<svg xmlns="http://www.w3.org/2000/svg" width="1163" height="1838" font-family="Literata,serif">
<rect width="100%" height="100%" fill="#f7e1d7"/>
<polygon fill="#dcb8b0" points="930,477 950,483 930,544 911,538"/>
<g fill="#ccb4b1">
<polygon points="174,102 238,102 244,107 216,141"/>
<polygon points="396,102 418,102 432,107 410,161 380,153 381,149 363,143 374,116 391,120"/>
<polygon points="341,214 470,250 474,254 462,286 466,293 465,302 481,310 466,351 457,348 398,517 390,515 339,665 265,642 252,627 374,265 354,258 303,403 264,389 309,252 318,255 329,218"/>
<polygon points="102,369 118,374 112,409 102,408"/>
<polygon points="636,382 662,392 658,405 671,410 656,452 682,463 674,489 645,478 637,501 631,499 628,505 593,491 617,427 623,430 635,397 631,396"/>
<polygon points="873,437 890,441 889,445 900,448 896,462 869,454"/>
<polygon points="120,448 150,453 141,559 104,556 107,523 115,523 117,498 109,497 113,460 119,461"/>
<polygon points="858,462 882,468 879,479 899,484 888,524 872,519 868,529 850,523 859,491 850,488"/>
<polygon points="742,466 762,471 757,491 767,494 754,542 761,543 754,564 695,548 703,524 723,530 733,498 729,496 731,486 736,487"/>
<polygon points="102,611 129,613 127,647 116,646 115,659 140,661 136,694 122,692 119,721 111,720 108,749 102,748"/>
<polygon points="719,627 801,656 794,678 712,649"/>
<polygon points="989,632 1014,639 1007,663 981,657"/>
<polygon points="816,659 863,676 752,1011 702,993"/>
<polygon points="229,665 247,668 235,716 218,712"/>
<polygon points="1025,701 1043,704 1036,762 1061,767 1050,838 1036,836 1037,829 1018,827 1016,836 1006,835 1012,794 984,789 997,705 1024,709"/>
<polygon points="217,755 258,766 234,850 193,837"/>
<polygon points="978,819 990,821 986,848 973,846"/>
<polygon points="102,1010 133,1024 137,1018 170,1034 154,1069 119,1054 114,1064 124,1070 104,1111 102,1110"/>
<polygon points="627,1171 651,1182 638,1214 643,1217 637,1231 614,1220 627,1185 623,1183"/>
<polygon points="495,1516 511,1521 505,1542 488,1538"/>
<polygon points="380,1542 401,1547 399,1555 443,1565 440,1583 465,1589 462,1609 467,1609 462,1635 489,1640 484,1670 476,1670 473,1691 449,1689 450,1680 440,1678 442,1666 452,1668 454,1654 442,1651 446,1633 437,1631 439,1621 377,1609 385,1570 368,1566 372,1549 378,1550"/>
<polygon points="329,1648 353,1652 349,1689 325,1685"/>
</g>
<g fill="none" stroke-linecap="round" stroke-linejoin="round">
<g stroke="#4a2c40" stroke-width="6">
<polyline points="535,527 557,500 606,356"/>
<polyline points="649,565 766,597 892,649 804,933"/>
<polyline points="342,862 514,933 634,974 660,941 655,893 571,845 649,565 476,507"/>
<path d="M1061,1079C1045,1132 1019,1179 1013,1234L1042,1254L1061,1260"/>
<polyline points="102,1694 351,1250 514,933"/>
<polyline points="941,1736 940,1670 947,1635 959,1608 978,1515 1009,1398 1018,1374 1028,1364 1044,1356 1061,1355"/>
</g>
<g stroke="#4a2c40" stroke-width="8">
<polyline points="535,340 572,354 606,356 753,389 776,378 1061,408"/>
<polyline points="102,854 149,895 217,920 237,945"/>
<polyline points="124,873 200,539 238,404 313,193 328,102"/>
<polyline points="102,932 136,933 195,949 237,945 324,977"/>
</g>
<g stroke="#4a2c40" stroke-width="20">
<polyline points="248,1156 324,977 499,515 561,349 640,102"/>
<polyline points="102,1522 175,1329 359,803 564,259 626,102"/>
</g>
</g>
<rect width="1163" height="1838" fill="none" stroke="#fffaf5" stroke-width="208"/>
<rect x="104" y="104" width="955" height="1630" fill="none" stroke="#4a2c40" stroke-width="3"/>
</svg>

________

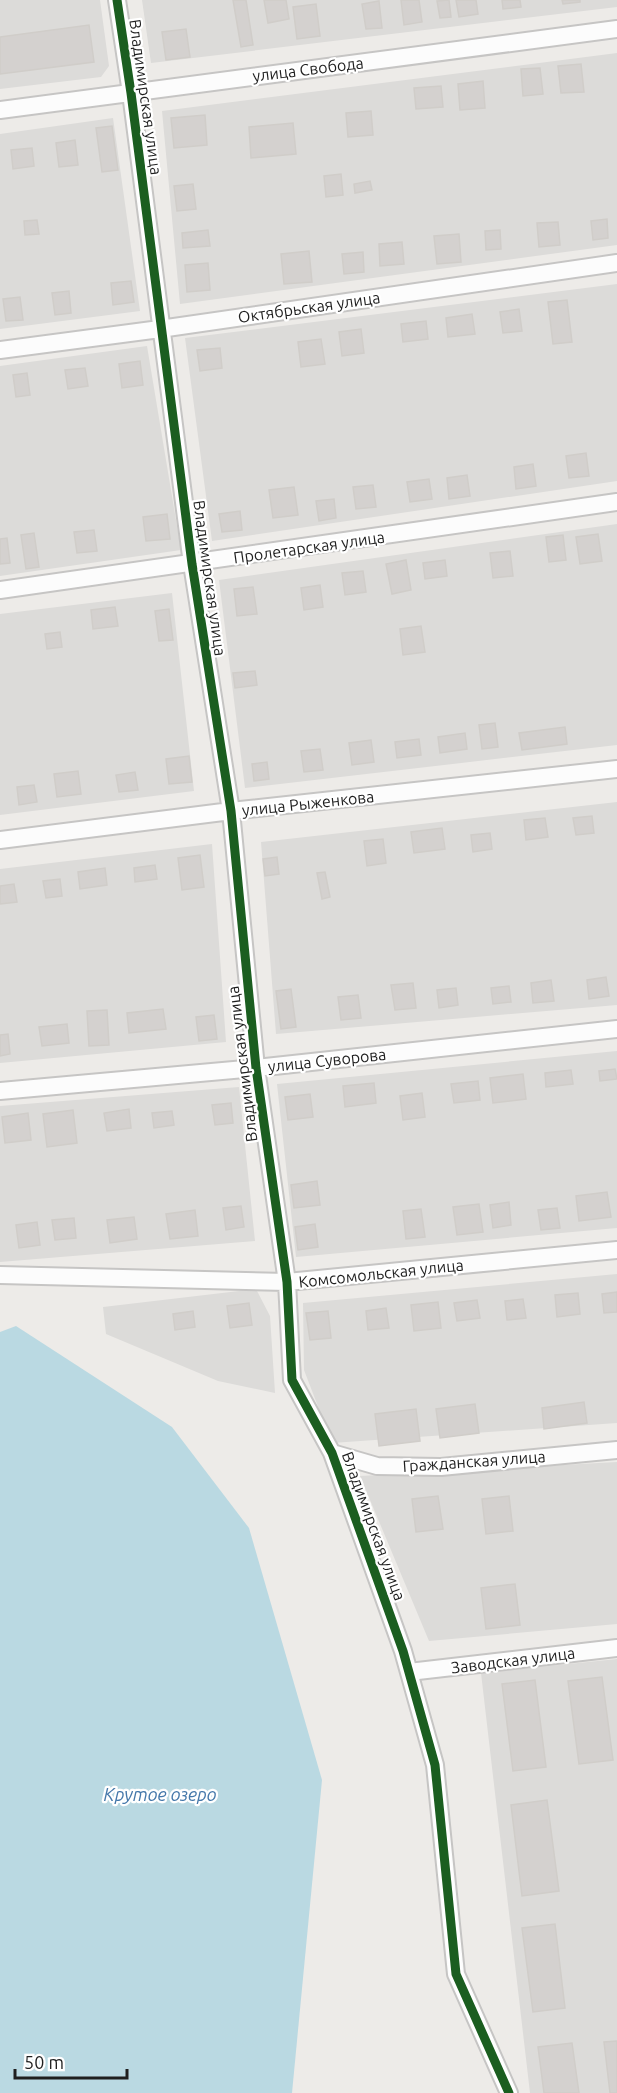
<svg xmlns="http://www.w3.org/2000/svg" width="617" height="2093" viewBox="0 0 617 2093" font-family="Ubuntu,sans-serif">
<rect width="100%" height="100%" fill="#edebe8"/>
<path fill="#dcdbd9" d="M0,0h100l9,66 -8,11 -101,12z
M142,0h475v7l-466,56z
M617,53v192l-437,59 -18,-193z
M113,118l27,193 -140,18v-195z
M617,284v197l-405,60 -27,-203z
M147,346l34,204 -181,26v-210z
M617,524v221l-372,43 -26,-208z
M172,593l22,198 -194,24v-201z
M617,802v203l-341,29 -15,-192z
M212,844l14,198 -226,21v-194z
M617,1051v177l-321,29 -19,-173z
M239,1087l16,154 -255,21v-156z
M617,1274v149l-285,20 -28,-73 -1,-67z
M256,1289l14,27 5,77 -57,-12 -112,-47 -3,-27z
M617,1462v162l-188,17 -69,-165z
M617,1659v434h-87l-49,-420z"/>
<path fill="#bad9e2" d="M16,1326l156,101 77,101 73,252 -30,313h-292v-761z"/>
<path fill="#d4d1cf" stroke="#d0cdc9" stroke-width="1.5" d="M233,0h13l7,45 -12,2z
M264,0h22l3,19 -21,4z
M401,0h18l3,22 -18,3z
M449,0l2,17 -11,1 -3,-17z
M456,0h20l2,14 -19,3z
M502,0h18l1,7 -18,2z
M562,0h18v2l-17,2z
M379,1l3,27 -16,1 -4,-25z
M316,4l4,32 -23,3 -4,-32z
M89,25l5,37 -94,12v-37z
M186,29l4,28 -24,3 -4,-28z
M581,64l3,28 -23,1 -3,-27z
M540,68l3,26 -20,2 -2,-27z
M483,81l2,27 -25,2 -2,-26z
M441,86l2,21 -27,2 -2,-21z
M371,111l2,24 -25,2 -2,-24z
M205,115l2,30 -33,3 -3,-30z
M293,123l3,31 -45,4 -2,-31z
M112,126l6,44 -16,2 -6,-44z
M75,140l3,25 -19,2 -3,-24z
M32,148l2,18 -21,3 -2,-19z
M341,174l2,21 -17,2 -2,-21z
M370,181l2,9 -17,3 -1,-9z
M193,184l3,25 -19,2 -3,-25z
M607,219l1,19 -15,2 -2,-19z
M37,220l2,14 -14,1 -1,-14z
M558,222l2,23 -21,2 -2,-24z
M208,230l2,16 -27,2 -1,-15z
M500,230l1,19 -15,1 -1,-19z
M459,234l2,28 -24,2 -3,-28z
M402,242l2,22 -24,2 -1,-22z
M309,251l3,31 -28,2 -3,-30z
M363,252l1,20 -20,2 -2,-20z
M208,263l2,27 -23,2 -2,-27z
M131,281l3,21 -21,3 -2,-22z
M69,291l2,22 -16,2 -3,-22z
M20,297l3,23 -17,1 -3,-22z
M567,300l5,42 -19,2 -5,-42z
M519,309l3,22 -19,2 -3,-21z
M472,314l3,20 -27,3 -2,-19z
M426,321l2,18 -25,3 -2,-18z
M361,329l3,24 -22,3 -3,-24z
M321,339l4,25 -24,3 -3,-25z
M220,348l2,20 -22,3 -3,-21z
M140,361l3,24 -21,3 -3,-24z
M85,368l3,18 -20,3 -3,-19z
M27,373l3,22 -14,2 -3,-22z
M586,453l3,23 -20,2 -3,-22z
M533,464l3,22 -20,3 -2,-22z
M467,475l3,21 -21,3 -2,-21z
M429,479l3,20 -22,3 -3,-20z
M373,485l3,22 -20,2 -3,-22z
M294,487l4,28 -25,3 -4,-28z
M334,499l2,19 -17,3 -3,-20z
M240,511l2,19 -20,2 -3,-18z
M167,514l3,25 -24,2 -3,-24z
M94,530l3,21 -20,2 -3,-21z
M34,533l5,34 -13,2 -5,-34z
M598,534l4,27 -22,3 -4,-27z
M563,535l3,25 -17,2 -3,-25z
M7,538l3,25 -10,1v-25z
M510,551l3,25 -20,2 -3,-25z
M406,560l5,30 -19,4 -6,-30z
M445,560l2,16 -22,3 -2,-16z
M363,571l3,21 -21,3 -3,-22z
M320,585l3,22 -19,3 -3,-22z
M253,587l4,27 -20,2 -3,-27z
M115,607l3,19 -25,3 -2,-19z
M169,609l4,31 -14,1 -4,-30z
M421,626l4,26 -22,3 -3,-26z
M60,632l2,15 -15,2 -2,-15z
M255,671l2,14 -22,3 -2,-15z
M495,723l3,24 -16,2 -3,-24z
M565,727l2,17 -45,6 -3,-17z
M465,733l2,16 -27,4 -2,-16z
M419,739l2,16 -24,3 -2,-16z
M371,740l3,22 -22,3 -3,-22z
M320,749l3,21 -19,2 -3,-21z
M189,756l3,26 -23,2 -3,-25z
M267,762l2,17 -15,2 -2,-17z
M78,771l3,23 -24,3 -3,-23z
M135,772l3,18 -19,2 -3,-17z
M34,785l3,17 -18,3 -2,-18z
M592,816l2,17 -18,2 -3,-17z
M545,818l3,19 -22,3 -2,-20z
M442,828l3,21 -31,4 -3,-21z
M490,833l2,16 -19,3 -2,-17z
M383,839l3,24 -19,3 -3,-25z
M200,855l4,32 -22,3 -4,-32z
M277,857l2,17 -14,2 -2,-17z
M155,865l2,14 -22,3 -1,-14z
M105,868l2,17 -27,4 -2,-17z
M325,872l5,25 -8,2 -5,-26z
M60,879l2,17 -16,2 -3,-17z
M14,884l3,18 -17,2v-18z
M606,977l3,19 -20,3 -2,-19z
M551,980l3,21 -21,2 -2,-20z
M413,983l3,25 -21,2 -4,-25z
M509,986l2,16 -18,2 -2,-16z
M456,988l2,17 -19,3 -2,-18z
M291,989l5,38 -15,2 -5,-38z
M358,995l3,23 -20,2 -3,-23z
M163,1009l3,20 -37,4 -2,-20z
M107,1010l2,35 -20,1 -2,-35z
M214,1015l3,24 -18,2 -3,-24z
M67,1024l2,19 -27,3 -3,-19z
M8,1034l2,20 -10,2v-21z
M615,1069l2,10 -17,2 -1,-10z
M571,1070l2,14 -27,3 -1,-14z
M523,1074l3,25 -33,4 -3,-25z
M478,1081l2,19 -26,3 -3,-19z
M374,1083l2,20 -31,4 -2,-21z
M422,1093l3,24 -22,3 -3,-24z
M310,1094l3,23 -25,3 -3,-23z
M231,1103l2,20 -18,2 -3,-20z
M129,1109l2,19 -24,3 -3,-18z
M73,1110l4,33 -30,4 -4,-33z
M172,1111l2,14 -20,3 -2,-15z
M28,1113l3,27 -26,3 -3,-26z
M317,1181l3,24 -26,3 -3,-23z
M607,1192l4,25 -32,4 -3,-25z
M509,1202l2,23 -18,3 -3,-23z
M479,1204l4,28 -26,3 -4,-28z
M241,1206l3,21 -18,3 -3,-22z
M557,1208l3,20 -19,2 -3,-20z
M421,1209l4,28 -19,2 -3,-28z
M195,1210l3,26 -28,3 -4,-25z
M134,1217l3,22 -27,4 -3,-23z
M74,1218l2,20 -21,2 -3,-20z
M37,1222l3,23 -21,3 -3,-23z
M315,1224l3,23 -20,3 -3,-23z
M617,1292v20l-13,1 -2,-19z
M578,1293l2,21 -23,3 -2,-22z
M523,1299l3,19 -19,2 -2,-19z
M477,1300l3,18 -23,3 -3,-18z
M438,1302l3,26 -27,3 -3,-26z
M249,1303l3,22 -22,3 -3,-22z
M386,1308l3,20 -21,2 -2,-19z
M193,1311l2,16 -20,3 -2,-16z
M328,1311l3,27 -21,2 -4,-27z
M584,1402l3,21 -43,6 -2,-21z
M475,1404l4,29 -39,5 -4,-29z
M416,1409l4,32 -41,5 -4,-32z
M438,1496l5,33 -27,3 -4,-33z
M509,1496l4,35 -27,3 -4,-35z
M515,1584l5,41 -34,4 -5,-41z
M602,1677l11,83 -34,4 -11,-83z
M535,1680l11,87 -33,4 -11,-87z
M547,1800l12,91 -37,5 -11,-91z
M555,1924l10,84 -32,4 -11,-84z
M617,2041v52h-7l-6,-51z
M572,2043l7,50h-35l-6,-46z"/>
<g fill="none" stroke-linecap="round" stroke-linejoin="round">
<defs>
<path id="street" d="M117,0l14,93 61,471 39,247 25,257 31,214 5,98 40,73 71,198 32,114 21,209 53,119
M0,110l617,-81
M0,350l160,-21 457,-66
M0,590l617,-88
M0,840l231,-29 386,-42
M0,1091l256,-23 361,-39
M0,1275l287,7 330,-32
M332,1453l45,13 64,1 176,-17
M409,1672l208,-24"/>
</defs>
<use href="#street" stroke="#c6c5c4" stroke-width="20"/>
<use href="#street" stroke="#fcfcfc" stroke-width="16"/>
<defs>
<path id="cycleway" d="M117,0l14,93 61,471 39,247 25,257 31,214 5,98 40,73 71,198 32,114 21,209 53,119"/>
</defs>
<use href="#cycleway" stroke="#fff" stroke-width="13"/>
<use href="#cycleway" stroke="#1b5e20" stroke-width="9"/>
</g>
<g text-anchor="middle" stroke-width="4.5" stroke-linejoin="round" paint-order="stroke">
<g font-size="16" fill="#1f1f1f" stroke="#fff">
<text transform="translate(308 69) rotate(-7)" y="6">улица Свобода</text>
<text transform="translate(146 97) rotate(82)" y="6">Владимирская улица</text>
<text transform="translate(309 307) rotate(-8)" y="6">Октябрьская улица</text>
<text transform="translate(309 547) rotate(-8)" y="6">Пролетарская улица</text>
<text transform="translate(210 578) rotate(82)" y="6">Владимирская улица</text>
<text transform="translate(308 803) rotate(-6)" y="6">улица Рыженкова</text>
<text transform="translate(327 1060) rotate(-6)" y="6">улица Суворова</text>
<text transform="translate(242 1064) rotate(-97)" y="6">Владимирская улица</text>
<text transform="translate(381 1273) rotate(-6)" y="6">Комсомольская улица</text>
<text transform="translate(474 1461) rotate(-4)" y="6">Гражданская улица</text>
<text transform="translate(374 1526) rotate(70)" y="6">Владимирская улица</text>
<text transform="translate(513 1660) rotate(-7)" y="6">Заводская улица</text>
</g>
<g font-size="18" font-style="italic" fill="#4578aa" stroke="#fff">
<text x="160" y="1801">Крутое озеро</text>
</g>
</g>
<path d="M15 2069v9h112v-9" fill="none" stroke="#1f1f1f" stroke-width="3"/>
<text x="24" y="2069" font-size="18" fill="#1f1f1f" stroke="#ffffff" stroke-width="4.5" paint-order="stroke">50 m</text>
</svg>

________

In the listing above, locate the line with "M294,487l4,28 -25,3 -4,-28z" and the line with "M358,995l3,23 -20,2 -3,-23z", then extract exactly those lines and every line between them, and nothing more.

M294,487l4,28 -25,3 -4,-28z
M334,499l2,19 -17,3 -3,-20z
M240,511l2,19 -20,2 -3,-18z
M167,514l3,25 -24,2 -3,-24z
M94,530l3,21 -20,2 -3,-21z
M34,533l5,34 -13,2 -5,-34z
M598,534l4,27 -22,3 -4,-27z
M563,535l3,25 -17,2 -3,-25z
M7,538l3,25 -10,1v-25z
M510,551l3,25 -20,2 -3,-25z
M406,560l5,30 -19,4 -6,-30z
M445,560l2,16 -22,3 -2,-16z
M363,571l3,21 -21,3 -3,-22z
M320,585l3,22 -19,3 -3,-22z
M253,587l4,27 -20,2 -3,-27z
M115,607l3,19 -25,3 -2,-19z
M169,609l4,31 -14,1 -4,-30z
M421,626l4,26 -22,3 -3,-26z
M60,632l2,15 -15,2 -2,-15z
M255,671l2,14 -22,3 -2,-15z
M495,723l3,24 -16,2 -3,-24z
M565,727l2,17 -45,6 -3,-17z
M465,733l2,16 -27,4 -2,-16z
M419,739l2,16 -24,3 -2,-16z
M371,740l3,22 -22,3 -3,-22z
M320,749l3,21 -19,2 -3,-21z
M189,756l3,26 -23,2 -3,-25z
M267,762l2,17 -15,2 -2,-17z
M78,771l3,23 -24,3 -3,-23z
M135,772l3,18 -19,2 -3,-17z
M34,785l3,17 -18,3 -2,-18z
M592,816l2,17 -18,2 -3,-17z
M545,818l3,19 -22,3 -2,-20z
M442,828l3,21 -31,4 -3,-21z
M490,833l2,16 -19,3 -2,-17z
M383,839l3,24 -19,3 -3,-25z
M200,855l4,32 -22,3 -4,-32z
M277,857l2,17 -14,2 -2,-17z
M155,865l2,14 -22,3 -1,-14z
M105,868l2,17 -27,4 -2,-17z
M325,872l5,25 -8,2 -5,-26z
M60,879l2,17 -16,2 -3,-17z
M14,884l3,18 -17,2v-18z
M606,977l3,19 -20,3 -2,-19z
M551,980l3,21 -21,2 -2,-20z
M413,983l3,25 -21,2 -4,-25z
M509,986l2,16 -18,2 -2,-16z
M456,988l2,17 -19,3 -2,-18z
M291,989l5,38 -15,2 -5,-38z
M358,995l3,23 -20,2 -3,-23z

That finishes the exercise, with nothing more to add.